For the MODE_10W_4CORE with the clocks like so:

Online CPUs: 0-3
cpu0: Online=1 Governor=schedutil MinFreq=1190400 MaxFreq=1190400 CurrentFreq=1190400 IdleStates: C1=1 c6=1
cpu1: Online=1 Governor=schedutil MinFreq=1190400 MaxFreq=1190400 CurrentFreq=1190400 IdleStates: C1=1 c6=1
cpu2: Online=1 Governor=schedutil MinFreq=1190400 MaxFreq=1190400 CurrentFreq=1190400 IdleStates: C1=1 c6=1
cpu3: Online=1 Governor=schedutil MinFreq=1190400 MaxFreq=1190400 CurrentFreq=1190400 IdleStates: C1=1 c6=1
cpu4: Online=0 Governor=schedutil MinFreq=1190400 MaxFreq=1190400 CurrentFreq=1190400 IdleStates: C1=1 c6=1
cpu5: Online=0 Governor=schedutil MinFreq=1190400 MaxFreq=1190400 CurrentFreq=1190400 IdleStates: C1=1 c6=1
GPU MinFreq=114750000 MaxFreq=803250000 CurrentFreq=114750000
EMC MinFreq=204000000 MaxFreq=1600000000 CurrentFreq=1600000000 FreqOverride=0
Fan: PWM=130
NV Power Mode: MODE_10W_4CORE

We observed ~18% CPU utilization for a single camera and up to ~37% with two cameras.

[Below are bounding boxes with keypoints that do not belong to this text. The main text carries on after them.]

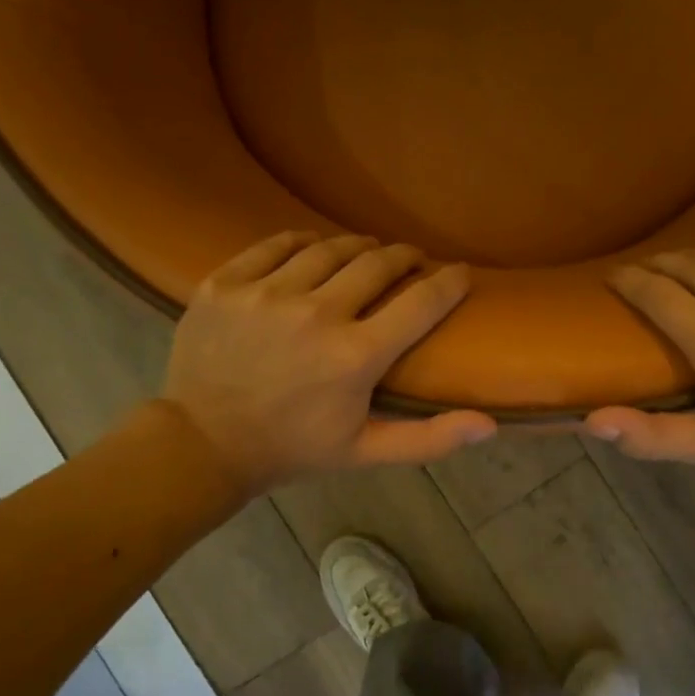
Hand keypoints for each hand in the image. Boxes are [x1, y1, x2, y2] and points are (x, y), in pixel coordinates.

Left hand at [163, 231, 495, 494]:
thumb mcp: (365, 453)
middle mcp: (315, 314)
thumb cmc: (293, 449)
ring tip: (365, 252)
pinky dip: (301, 242)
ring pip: (328, 248)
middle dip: (404, 257)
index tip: (460, 272)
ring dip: (356, 247)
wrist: (202, 443)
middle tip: (410, 260)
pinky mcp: (225, 283)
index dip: (449, 281)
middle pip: (377, 263)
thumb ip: (429, 439)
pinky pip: (275, 244)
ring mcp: (266, 294)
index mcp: (356, 356)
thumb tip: (491, 424)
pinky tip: (311, 249)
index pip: (422, 302)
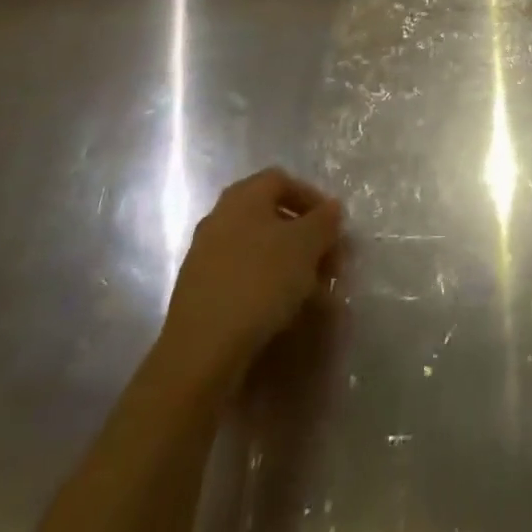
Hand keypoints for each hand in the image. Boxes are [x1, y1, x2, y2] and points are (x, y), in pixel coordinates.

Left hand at [159, 168, 342, 383]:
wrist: (200, 350)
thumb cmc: (260, 281)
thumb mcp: (306, 244)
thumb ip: (325, 220)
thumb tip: (332, 208)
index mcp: (243, 196)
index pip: (283, 181)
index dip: (312, 199)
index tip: (333, 226)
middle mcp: (220, 217)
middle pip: (271, 216)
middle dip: (304, 238)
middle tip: (327, 262)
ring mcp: (204, 255)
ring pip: (258, 249)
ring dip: (288, 264)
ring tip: (311, 292)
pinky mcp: (198, 291)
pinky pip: (241, 276)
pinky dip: (266, 286)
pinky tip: (282, 310)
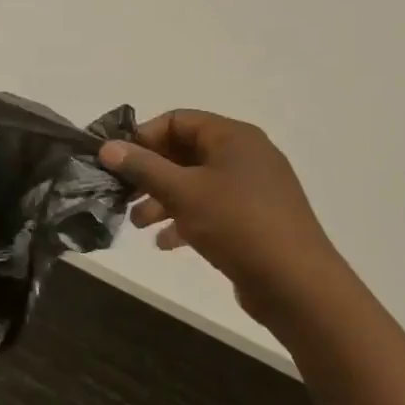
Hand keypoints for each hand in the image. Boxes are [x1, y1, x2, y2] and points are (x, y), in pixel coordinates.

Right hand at [100, 110, 341, 313]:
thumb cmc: (237, 225)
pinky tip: (165, 243)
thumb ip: (143, 167)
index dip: (143, 137)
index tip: (117, 162)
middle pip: (185, 152)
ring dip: (163, 199)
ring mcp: (253, 188)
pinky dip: (186, 219)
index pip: (178, 120)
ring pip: (196, 183)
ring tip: (138, 224)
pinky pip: (212, 209)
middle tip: (121, 194)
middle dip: (150, 173)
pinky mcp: (256, 219)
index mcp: (233, 137)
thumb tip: (107, 147)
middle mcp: (246, 155)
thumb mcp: (183, 192)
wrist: (297, 284)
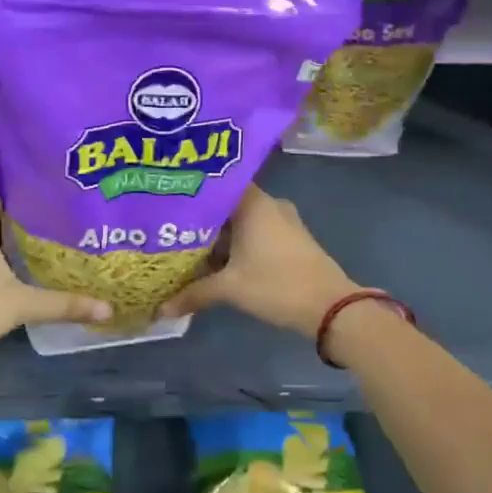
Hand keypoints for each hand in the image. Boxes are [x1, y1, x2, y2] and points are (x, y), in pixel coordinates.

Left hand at [0, 192, 110, 370]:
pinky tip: (36, 268)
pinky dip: (10, 256)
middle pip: (7, 214)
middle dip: (40, 218)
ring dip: (25, 240)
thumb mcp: (20, 305)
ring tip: (66, 241)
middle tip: (79, 220)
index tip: (74, 196)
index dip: (42, 192)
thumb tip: (109, 308)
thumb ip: (65, 303)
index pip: (13, 191)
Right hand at [160, 186, 359, 337]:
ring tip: (188, 246)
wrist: (330, 307)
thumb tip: (161, 309)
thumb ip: (194, 294)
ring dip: (220, 235)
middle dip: (202, 219)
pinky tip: (218, 260)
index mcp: (254, 203)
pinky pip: (256, 232)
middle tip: (171, 228)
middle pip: (227, 204)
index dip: (193, 191)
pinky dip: (238, 243)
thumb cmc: (277, 285)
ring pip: (243, 221)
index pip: (217, 183)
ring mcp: (283, 221)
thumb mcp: (230, 289)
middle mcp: (269, 204)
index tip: (169, 200)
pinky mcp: (291, 239)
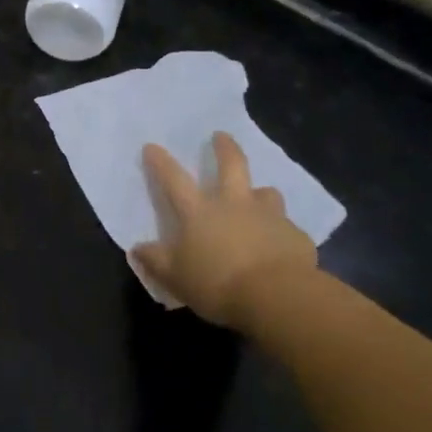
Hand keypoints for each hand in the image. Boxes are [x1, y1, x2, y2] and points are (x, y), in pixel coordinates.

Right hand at [133, 131, 318, 332]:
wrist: (277, 296)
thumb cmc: (218, 283)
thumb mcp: (175, 277)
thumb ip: (156, 260)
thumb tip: (137, 248)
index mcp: (199, 212)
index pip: (174, 180)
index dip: (161, 163)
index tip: (152, 146)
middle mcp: (234, 205)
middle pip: (231, 166)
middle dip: (225, 148)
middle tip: (221, 135)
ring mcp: (269, 217)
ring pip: (266, 193)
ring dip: (260, 193)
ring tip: (258, 198)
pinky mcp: (295, 236)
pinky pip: (286, 228)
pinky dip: (280, 233)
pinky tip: (279, 247)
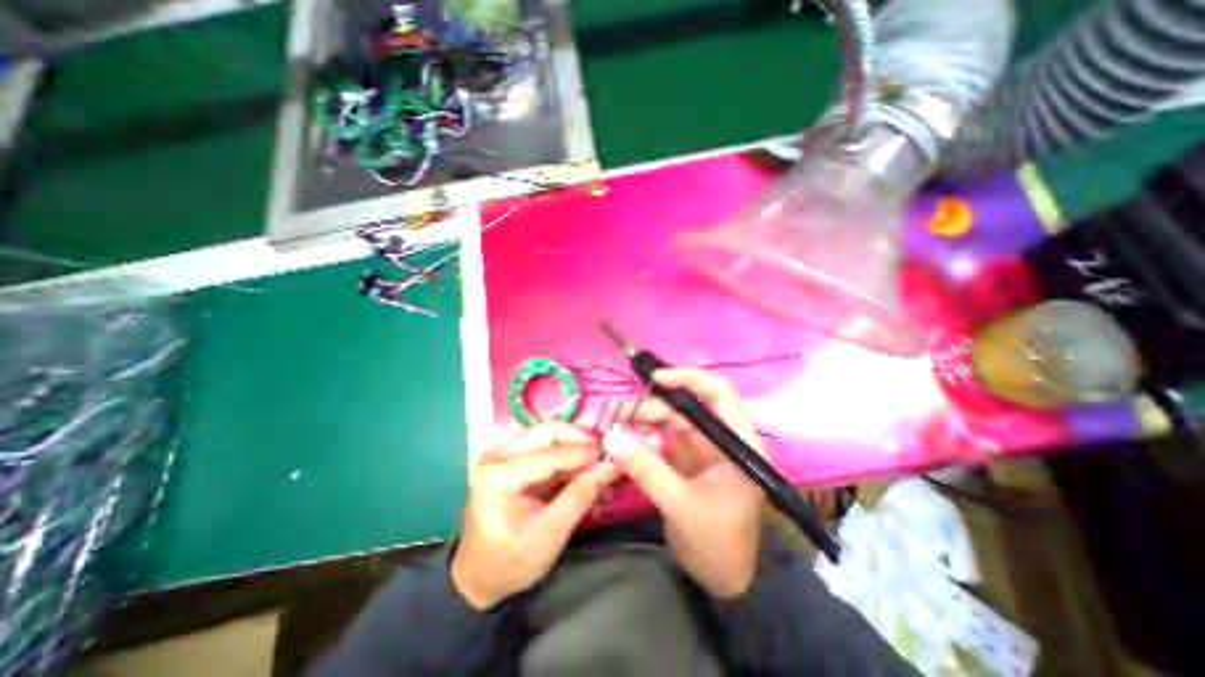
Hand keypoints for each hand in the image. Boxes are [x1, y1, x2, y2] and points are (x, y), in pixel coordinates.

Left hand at [453, 423, 619, 606]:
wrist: (477, 577)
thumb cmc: (509, 563)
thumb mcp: (549, 536)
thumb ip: (580, 496)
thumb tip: (611, 466)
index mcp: (498, 476)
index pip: (549, 454)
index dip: (583, 453)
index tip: (612, 457)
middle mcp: (497, 455)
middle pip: (546, 430)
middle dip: (579, 439)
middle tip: (603, 455)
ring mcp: (502, 453)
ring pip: (547, 432)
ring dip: (574, 443)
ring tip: (594, 461)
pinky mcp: (511, 457)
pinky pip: (544, 443)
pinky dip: (566, 451)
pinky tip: (580, 466)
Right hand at [607, 371, 767, 598]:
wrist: (724, 580)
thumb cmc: (716, 544)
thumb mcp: (680, 506)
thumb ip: (647, 470)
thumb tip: (612, 438)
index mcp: (739, 442)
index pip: (719, 392)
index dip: (688, 378)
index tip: (655, 379)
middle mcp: (724, 436)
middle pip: (689, 404)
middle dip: (654, 405)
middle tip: (620, 415)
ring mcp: (705, 446)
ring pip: (674, 417)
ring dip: (646, 419)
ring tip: (619, 430)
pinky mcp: (690, 456)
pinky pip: (666, 434)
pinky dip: (646, 435)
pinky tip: (630, 443)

Then we re-ran with the max clock frequency (using sudo jetson_clocks) and got:

SOC family:tegra194  Machine:NVIDIA Jetson Xavier NX Developer Kit
Online CPUs: 0-3
cpu0: Online=1 Governor=schedutil MinFreq=1190400 MaxFreq=1190400 CurrentFreq=1190400 IdleStates: C1=0 c6=0
cpu1: Online=1 Governor=schedutil MinFreq=1190400 MaxFreq=1190400 CurrentFreq=1190400 IdleStates: C1=0 c6=0
cpu2: Online=1 Governor=schedutil MinFreq=1190400 MaxFreq=1190400 CurrentFreq=1190400 IdleStates: C1=0 c6=0
cpu3: Online=1 Governor=schedutil MinFreq=1190400 MaxFreq=1190400 CurrentFreq=1190400 IdleStates: C1=0 c6=0
cpu4: Online=0 Governor=schedutil MinFreq=1190400 MaxFreq=1190400 CurrentFreq=1190400 IdleStates: C1=0 c6=0
cpu5: Online=0 Governor=schedutil MinFreq=1190400 MaxFreq=1190400 CurrentFreq=1190400 IdleStates: C1=0 c6=0
GPU MinFreq=803250000 MaxFreq=803250000 CurrentFreq=803250000
EMC MinFreq=204000000 MaxFreq=1600000000 CurrentFreq=1600000000 FreqOverride=1
Fan: PWM=130
NV Power Mode: MODE_10W_4CORE

We saw similar values with the other clock frequency settings.